Его замешательство не укрылось от молоденькой медсестры. Она понимающе отвела взгляд, от чего Матфей еще больше смутился. Он вздохнул, понимая, насколько глупо выглядит и, поспешно сдернув остатки белья, забрался на каталку.
Пожилая медсестра, буднично тряхнув простыней, неосторожно накрыла Матфея с головой. Холодная ткань неприятно коснулась кожи, опалив очередным отвратительным предчувствием конца. Девушка, тут же подсуетившись, убрала простыню с лица.
Однако сам факт того, что к нему относятся так, будто он уже труп, выбесил. Его любая мелочь выводила. А вот это!.. Это вот — нихрена не мелочь.
— Осторожней! — раздраженно рявкнул он.
— Ой, неженка какой! — пожала плечами медсестра. — Поехали, Оль.
Каталка мягко понеслась по больничным коридорам. В нос ударили смешанные запахи: болезни, лекарств, хлора и кварца. Потолок зловеще подмигивал лампами дневного света, уходя далеко ввысь и вместе с тем умудряясь давить.
У лифта остановились, дожидаясь, когда тот раскроет железное зево. Толчок, и каталку завезли внутрь.
Матфей лежал, борясь с желанием соскочить с этого гроба на колесах.
В лифте кто-то прокашлялся. В углу скромненько жался Егорушка. Матфей плотно сжал губы, чтобы вслух, при медсестрах не попросить его в довольно грубой форме русскоязычного мата выметаться нах….
— Чаго ж и не помолишься даже напоследок?!
Матфей незаметно для медсестер показал Егорушки средний палец. Но настырный старик продолжал выжидающе смотреть на Матфея. Потом упал на колени и стал подобострастно креститься и шептать молитвы.
Матфею стало душно. Лифт замедлился и встал. Замигал свет.
Медсестры застыли, словно отключенные роботы. Лифт не двигался с места. Старик прекратил клоунаду и вновь принялся выжидающе смотреть на Матфея.
— Хочешь, чтобы я помолился, старый пень?!
— Надо, Матюш, надо, а то ежели чего не так пойдет, а ты пред Господом не покаялся?
— Будет тебе молитва, — зло прошипел сквозь зубы Матфей и, сделав раболепное выражение моськи, поднял глаза к потолку, и сложил ладони вместе
— О, Саша Черный хорош, но Лермонтов мне больше нравится. И тебе больше к лицу. Он тоже романтик: «А он мятежный просит бури, как будто в буре есть покой!»
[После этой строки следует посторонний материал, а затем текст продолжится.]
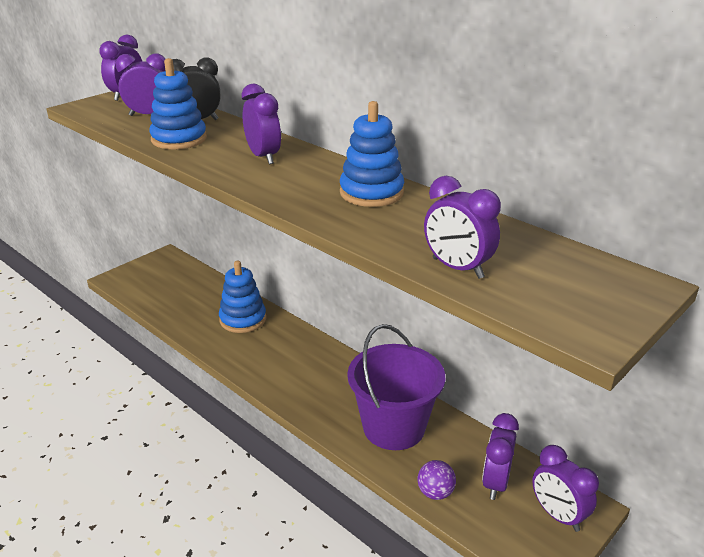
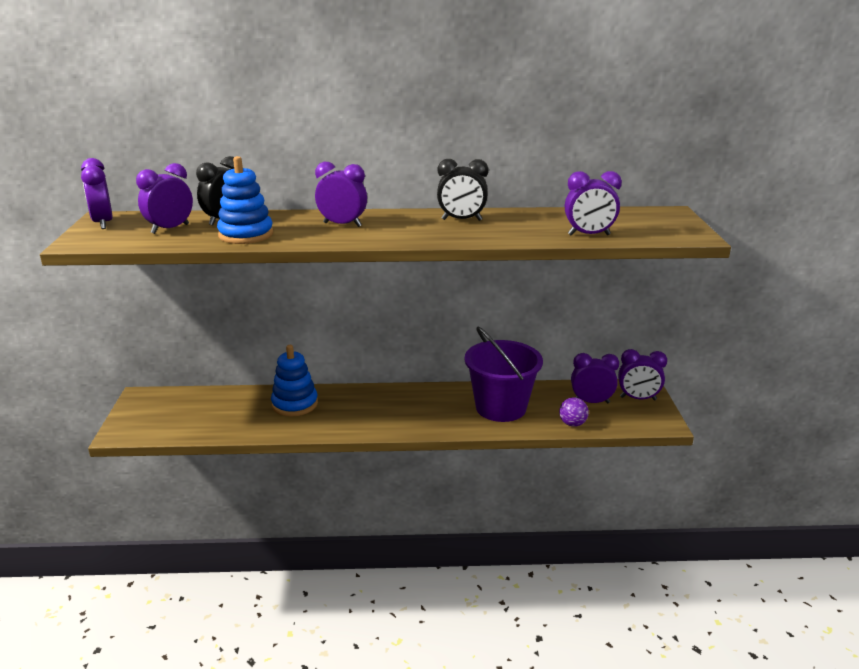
camera: 45 degrees left, 5 degrees down
(371, 193) = (461, 220): blue stacking toy -> black clock
(495, 482) = (591, 402): purple clock -> purple clock turned 120 degrees clockwise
— Знаете что? Идите к черту!
— Черти премилые животные, которые живут в аду. Я бы сходил туда в гости, но ад закрыт. На тебя вся надежда, только ты можешь всех нас спасти, — тихо прошептал старик, сделавшись до озноба серьезным. — Только бы твоего света хватило, а то ты уж больно часто его гасил… — и Егорушка, щелкнув пальцами, растворился.
Матфей застонал от отчаяния. Лифт дернулся и потащил.
Медсестры, как ни в чем не бывало, щебетали друг с другом. Неужели не почувствовали ни замедлившегося времени, ни хотя бы того, что лифт стоял?
Нужно уже поскорее избавиться от лишнего в голове.
В операционной было холодно и много синего мертвенного света, отражающегося от белых стен. Матфей перелез на стол. Подошла медсестра, измерила давление. Сухо сообщила результаты врачу.
— Чуть выше, чем хотелось бы, — хмуро пробормотал тот.
Началась суета, в руку Матфею вставили катетер, куда воткнули капельницу.
Решительным шагом подошел грузный человек в зеленом медицинском костюме и в такой же шапочке.
Матфей поймал себя на мысли, что ему приятно, что врач в костюме, а не в пресловутом белом халате.
Врач приветливо кивнул ему.
— Меня зовут Алексей Константинович. Я — анестезиолог, — представился он. — Боишься?
— Да, — честно сознался Матфей.
— Не бойся, ты ничего не почувствуешь, я свою работу знаю, — улыбнулся врач. Сейчас я досчитаю до трех, и ты глубоко вздохнешь. Готов? — Матфей кивнул. — Раз, два, три… — На лицо опустилась маска.
Вдох, и Матфей, даже не успев осознать переход между был и не был, резко опустился в глухую, вязкую тьму.
***
Матфей лежал в воде. Она обглодала кожу и мышцы, оставив голые кости, что бултыхались в темной глубине.
Без мышц он никак не мог выплыть. Каждая попытка отдавалась жгучей болью. Так и качался на этих водах, пока одна из волн не шлепнула его по обнаженной сути, захлестнув в крепкие удушающие объятия.
Матфей вынырнул, попытался отдышаться.
Он не мог понять окружающее его пространство, не мог вспомнить себя.